Intel and graphics cards: a postponement of the launch of the ARC generation to the second quarter of 2022?

Written by Guillaume
Publication date: {{ dayjs(1641834041*1000).local().format("L").toString()}}
Follow us
This article is an automatic translation

Discreetly, Intel has modified all its official pages related in some way to the release of ARC Alchemist graphics cards.

Last August, after months of rumors, Intel had finally made official its return to the graphics card scene, more than ten years after the cancellation of the Larrabee project. A return that should take the form of a sequence over several generations / several years through a wide range already called Intel ARC. The first stone - ARC Alchemist - had been announced for the first quarter of 2022 and things were to evolve year after year: ARC Battlemage in 2023, ARC Celestial in 2024 and ARC Druid in 2025.

A multi-year plan that already seems to have some setbacks. In a very discreet way, without informing the press or publishing any report, Intel has indeed updated all its official pages related to ARC Alchemist.
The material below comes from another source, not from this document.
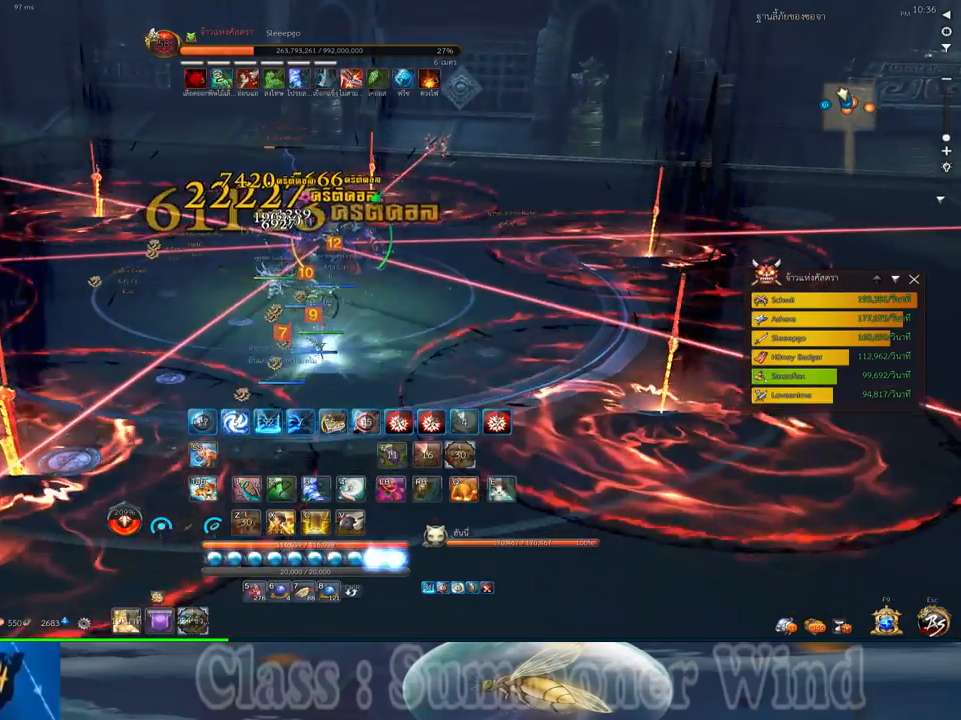
{"keys": ["f", "s"], "mouse": [], "events": [[34, "d", "down"], [34, "mouse_left", "down"], [84, "mouse_left", "up"], [84, "mouse_right", "down"], [117, "f", "down"], [117, "mouse_right", "up"], [150, "d", "up"], [150, "f", "up"], [150, "mouse_left", "down"], [150, "space", "down"], [184, "mouse_left", "up"], [184, "mouse_right", "down"], [217, "f", "down"], [217, "mouse_right", "up"], [250, "f", "up"], [317, "space", "up"], [434, "mouse_left", "down"], [467, "mouse_left", "up"], [467, "mouse_right", "down"], [500, "f", "down"], [500, "mouse_right", "up"]]}
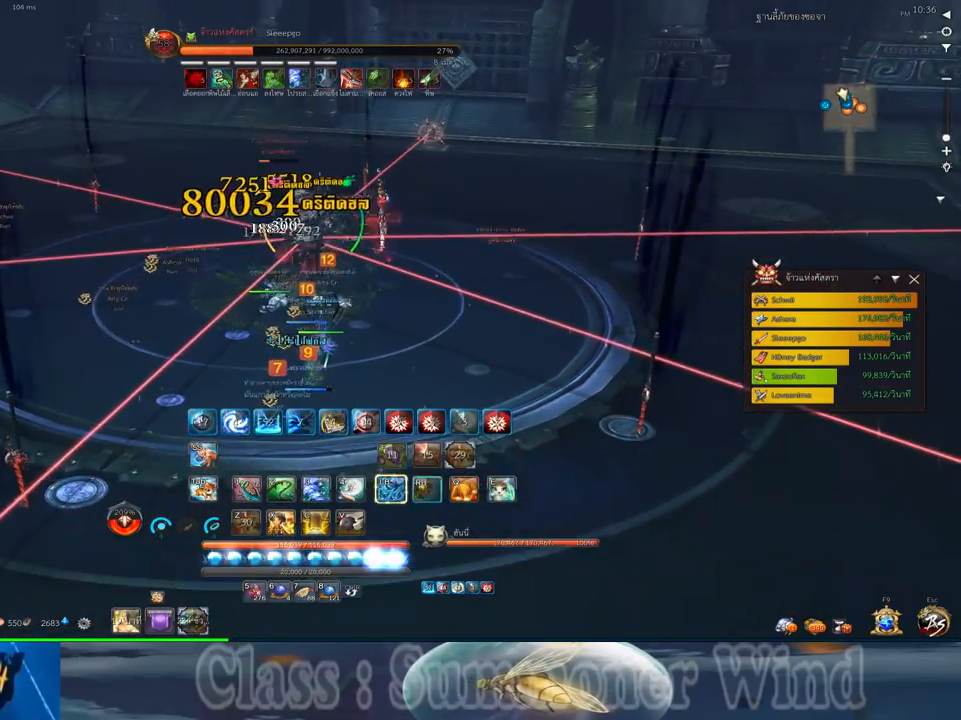
{"keys": ["f", "s"], "mouse": [], "events": [[34, "f", "up"], [34, "mouse_left", "down"], [67, "mouse_left", "up"], [67, "mouse_right", "down"], [100, "f", "down"], [100, "mouse_right", "up"], [134, "f", "up"], [167, "3", "down"], [200, "mouse_left", "down"], [250, "mouse_left", "up"], [284, "3", "up"], [317, "mouse_left", "down"], [350, "3", "down"], [350, "mouse_left", "up"], [350, "mouse_right", "down"], [384, "f", "down"], [384, "mouse_right", "up"], [417, "f", "up"], [417, "mouse_left", "down"], [450, "3", "up"], [450, "mouse_left", "up"], [450, "mouse_right", "down"], [484, "f", "down"], [484, "mouse_right", "up"]]}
Until the very beginning of the year, just a few days ago, we could read that ARC Alchemist was scheduled for release in the " first quarter of 2022 " or " Q1 2022 " as the English-speaking world likes to call it.

In the space of a few days, Intel removed all these mentions and replaced them with a much more vague " 2022 ". To see for yourself, just go to the official ARC Alchemist site and compare what you see there today with what theInternet Web Archive has saved about the very beginning of 2022.

Since Intel has not communicated about this change in schedule, there is obviously no question of having any explanation from the American manufacturer. On this subject, we can even say that Intel's communication is, at best, confused and, at worst, catastrophic. It seems clear that it intends to distribute its first GPUs in more than fifteen years during the year 2022, but the question of the window seems much more delicate. Some sources mention Intel's desire to have large stocks in order to avoid being in the same situation as AMD / NVIDIA whose graphics cards are very difficult to find.

Others mention the possibility of a release in several waves as it was the case with the new generation of processors - Alder Lake - with a first launch last November before a second wave this month. It could then be that, on the graphics card side, Intel will first release entry-level GPUs for the laptop market. Only later on, it would turn to desktop machines and gamers with more high-end GPUs. Of course, all this is conditional, but the announcement of an Intel event called VISION on May 10 seems to confirm this second hypothesis.